2020 worst year on record for UK economy despite ending with stronger bounceback

T

he UK economy suffered a steeper contraction during the first coronavirus lockdown but bounced back more strongly than previously thought at the end of 2020, according to official figures.

The Office for National Statistics (ONS) said gross domestic product (GDP) – a measure of the size of the economy – shrank by even more than first forecast between April and June last year – plummeting by 19.5% against the 19% initial estimate.

However, in a raft of revisions to previous figures, the ONS said the economy rebounded by 16.9% and 1.3% in the third and fourth quarters of 2020 respectively.

This marked steep increases on the 16.1% and 1% previous estimates.

The widespread revisions left GDP plummeting by 9.8% overall in 2020, against the 9.9% first pencilled in, but still the worst annual performance for more than 300 years.

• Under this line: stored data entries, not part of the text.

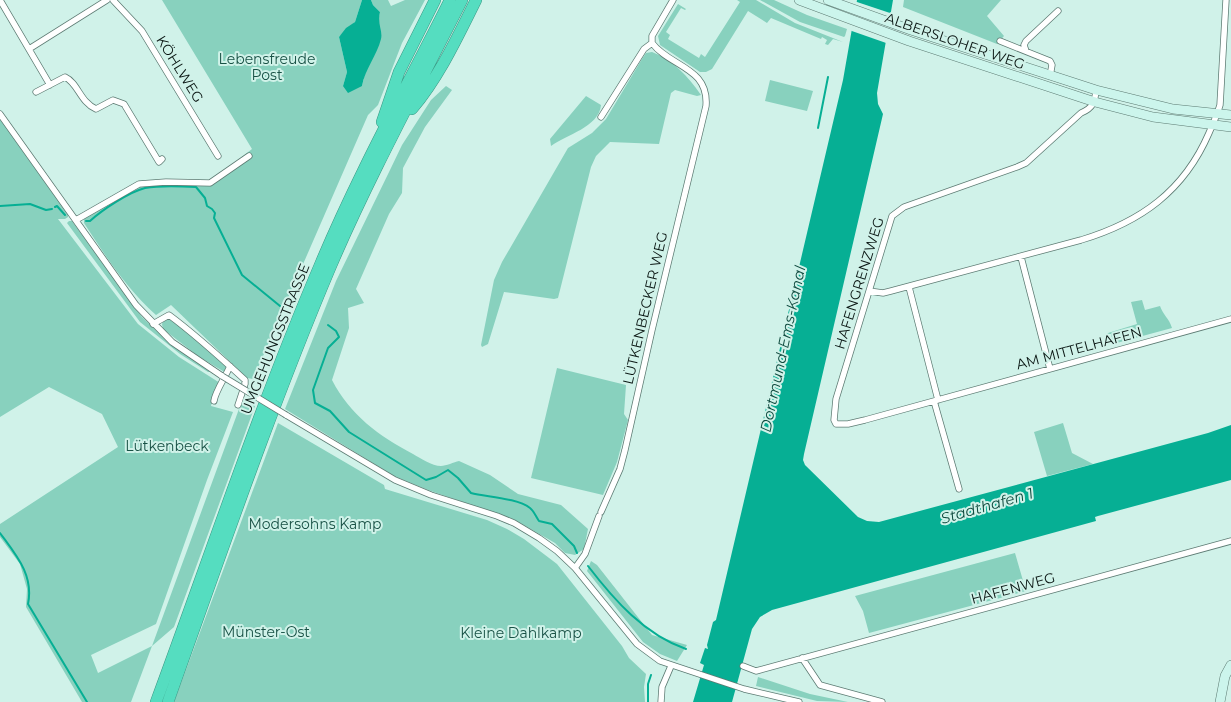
<svg xmlns="http://www.w3.org/2000/svg" width="1231" height="702" font-family="Montserrat,sans-serif">
<style>
.green{fill:#88d1be}
.water{fill:#06af94}
.pier{fill:#d0f2e9}
.lines{fill:none;stroke-linecap:round;stroke-linejoin:round}
.stream{stroke:#06af94;stroke-width:2}
.street-casing{stroke:#5d7b73;stroke-width:7}
.secondary-casing{stroke:#5d7b73;stroke-width:10}
.highway-casing{stroke:#3a9783;stroke-width:12}
.street{stroke:#fff;stroke-width:5.5}
.secondary{stroke:#ccf5ec;stroke-width:9}
.highway{stroke:#55ddc0;stroke-width:11}
.street-bridge-casing{stroke:#5d7b73;stroke-width:7;stroke-linecap:butt}
.street-bridge{stroke:#fff;stroke-width:5.5}
.labels{text-anchor:middle;stroke-width:4;stroke-linejoin:round;paint-order:stroke}
.street-label{font-size:14px;fill:#081411;stroke:#d0f2e9}
.park-label{font-size:14px;fill:#185145;stroke:#d0f2e9}
.water-label{font-size:15px;font-style:italic;fill:#104b3f;stroke:#d0f2e9}
</style>
<rect width="100%" height="100%" fill="#d0f2e9"/>
<path class="green" d="M162,0H362L355,22L339,37L347,72L343,86H362L380,12L373,5L371,0H388L391,6L405,0H425L402,43L378,105L368,115L253,379L247,378L171,305L156,315C126,288 106,257 84,223V218L140,186L155,184H207L252,149Z
M737,0H756L795,23L843,42L833,39L828,45L825,44L827,40L822,37L821,39L771,18L767,23L748,11L712,69L706,72H700L660,45L658,36L678,4L686,9L685,10L681,8L666,32L670,35L668,39L699,58L701,54L705,57L740,2Z
M760,0H774L807,15L847,29L845,36L844,37L800,22Z
M904,0H1001L987,16L1004,36L997,44L903,7Z
M652,52C673,60 688,76 701,95L697,96L675,90L671,93L659,144L610,142L596,156L591,167L558,298L554,299L504,292L488,344L482,347L481,345L494,280L502,262L568,148L592,133L606,119L642,59L646,53Z
M770,80L813,91L807,111L765,101Z
M446,86L452,90L425,127L403,168L402,193L389,214L356,289L364,303L348,308L349,328L332,380C350,415 379,436 413,454C420,458 432,466 441,466C446,466 454,462 459,461L490,475L518,494L561,505L588,529L584,549L575,555L565,553L555,543L515,520L428,490L394,476L285,409L336,281L390,170L402,145L431,100Z
M586,96L601,105C599,127 566,135 551,146L550,139Z
M0,119L68,214V217L65,219H58L138,324L179,357L220,383L214,394L211,406L233,412L207,480L156,624L91,655L98,673L152,646L243,398L255,406L174,627L152,646L131,702H82L26,607L27,589L20,564L0,537V524L118,447L102,414L49,387L0,417Z
M69,221H72L142,317L159,333L210,372H208L180,354L140,322L67,223Z
M1142,300L1145,310L1160,306C1163,315 1169,318 1172,328L1113,344L1111,334H1107L1108,333L1137,324L1131,302Z
M169,319L175,321L223,364L227,368L226,373L198,356L163,329L162,324L164,320Z
M557,368L626,385L624,414L628,420L617,462L603,495L531,478Z
M278,423L384,485L385,489L487,520L507,529L524,539L557,564L622,646L629,658L646,674L644,687L645,702H174Z
M1063,423L1072,453L1093,464L1047,476L1034,432Z
M1015,553L1026,591L869,633L863,611L855,596Z
M591,561L597,565L652,635L687,645L677,661L660,654L643,642L587,571Z
M758,677L810,694L848,702L817,701L756,686Z"/>
<path class="water" d="M362,0H371L373,5L380,12C377,24 383,31 381,39C377,55 365,69 362,86L348,93L343,86L347,72L339,37L346,28L355,22Z
M857,0H893L877,93L878,104L883,114L804,454L803,460L805,465L858,517L867,521L879,522L1208,433L1231,425V480L1098,516L1095,517L1096,521L772,610L760,617L752,629L732,702H693L704,665L700,663L705,648L708,649L707,645L713,622L716,620L843,80Z"/>
<path class="pier" d="M854,1L893,14L889,44L849,30Z"/>
<g class="lines">
<path class="stream" d="M818,128L828,77
M0,206L30,204L46,210L52,209
M55,207L57,206L65,215
M86,221H90C102,210 129,192 145,188C161,185 180,186 196,187L205,198L207,206L212,209L215,213L214,218L242,275L280,306
M328,325L336,331L339,337L328,348L313,390L315,403L330,411L349,432L426,480L436,477L448,470L458,478L471,493C487,497 517,498 530,508C534,511 536,517 539,521L552,524L574,546L577,553
M0,533C16,555 34,575 28,604L87,702
M588,566C614,600 645,635 686,649
M648,702V684L651,675"/>
<g class="street-casing">
<path id="street" d="M0,0L50,85
M113,0L142,31L218,156
M1000,41L1050,61L1052,65L1050,76
M29,49L107,0
M1026,51L1024,45L1026,41L1058,11
M1096,90C1095,102 1093,108 1081,113L1026,163L1017,167L904,207L892,216L836,399L834,420L836,424H848L865,420L1231,319
M36,92L65,77C78,83 80,102 96,109L113,100L124,104L159,162L162,159
M0,114L136,305L172,342L222,376
M601,117L644,49L652,43V36L673,0
M76,220L139,184L166,182L210,183L249,156
M1021,257L1050,369
M909,287L938,400
M869,291L883,293L891,291L1081,240C1141,222 1184,191 1209,133C1213,124 1217,115 1220,105L1226,0
M153,324L169,315C196,335 220,357 245,380V384L238,405
M214,401C215,392 226,376 230,366
M934,401L959,489
M286,415L395,480L431,495L497,516L514,523L539,538L557,551L575,568L637,644L660,661L744,689L799,702
M601,512L620,469L625,450L652,330L706,106C709,67 670,67 652,43
M575,568L585,554L599,516
M802,658L820,685L882,702
M743,666L756,671L1231,541
M661,702L662,687L671,666"/>
</g>
<g class="secondary-casing">
<path id="secondary" d="M799,0L909,41L1095,102L1153,117L1231,127
M828,0L911,30L1096,90L1173,109L1231,115
M1220,702L1225,676L1231,665"/>
</g>
<g class="highway-casing">
<path id="highway" d="M412,109C439,77 457,38 476,0
M382,122L399,72L435,0
M156,702C210,556 259,408 320,265C358,174 406,88 450,0
M168,702C220,557 270,410 330,268C369,177 417,89 462,0"/>
</g>
<use href="#street" class="street"/>
<use href="#secondary" class="secondary"/>
<use href="#highway" class="highway"/>
<g class="street-bridge-casing">
<path id="street-bridge" d="M222,376L286,415"/>
</g>
<use href="#street-bridge" class="street-bridge"/>
</g>
<g class="labels">
<g class="street-label">
<text transform="translate(955 41) rotate(19)" y="5">ALBERSLOHER WEG</text>
<text transform="translate(180 69) rotate(58)" y="5">KÖHLWEG</text>
<text transform="translate(859 283) rotate(-73)" y="5">HAFENGRENZWEG</text>
<text transform="translate(645 308) rotate(-77)" y="5">LÜTKENBECKER WEG</text>
<text transform="translate(275 339) rotate(-68)" y="5">UMGEHUNGSSTRASSE</text>
<text transform="translate(1079 348) rotate(-15)" y="5">AM MITTELHAFEN</text>
<text transform="translate(1013 588) rotate(-15)" y="5">HAFENWEG</text>
</g>
<g class="park-label">
<text x="267" y="64">Lebensfreude<tspan x="267" dy="16">Post</tspan></text>
<text x="167" y="451">Lütkenbeck</text>
<text x="315" y="529">Modersohns Kamp</text>
<text x="266" y="637">Münster-Ost</text>
<text x="521" y="638">Kleine Dahlkamp</text>
</g>
<g class="water-label">
<text transform="translate(783 349) rotate(-78)" y="5">Dortmund-Ems-Kanal</text>
<text transform="translate(987 506) rotate(-16)" y="5">Stadthafen 1</text>
</g>
</g>
</svg>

Jonathan Athow, deputy national statistician at the ONS, said: “Our revised quarterly figures show the economy shrank a little more than previously estimated in the initial stages of the pandemic, before recovering slightly more strongly in the second half of last year.

“However, these new estimates paint the same overall picture as before, with historically large falls in GDP in the spring, followed by a recovery in the summer and autumn.”

(PA Graphics) / PA Graphics

Due to the upward revision to figures for the final three months of 2020, the level of GDP was 7.3% below that of a year earlier, against a previous estimate of 7.8%, according to the ONS.

The 9.8% annual drop marks the steepest since official records began, while historical figures from the Bank of England suggest it is the biggest contraction since the Great Frost of 1709.

But the ONS stressed that its GDP estimates are “subject to more uncertainty than usual” and likely to have larger-than-normal revisions due to the challenges of collecting data in the pandemic.

The UK economy suffered among the largest contractions of all the countries in the Organisation for Economic Co-operation and Development (OECD), with only Spain and Argentina seeing steeper falls.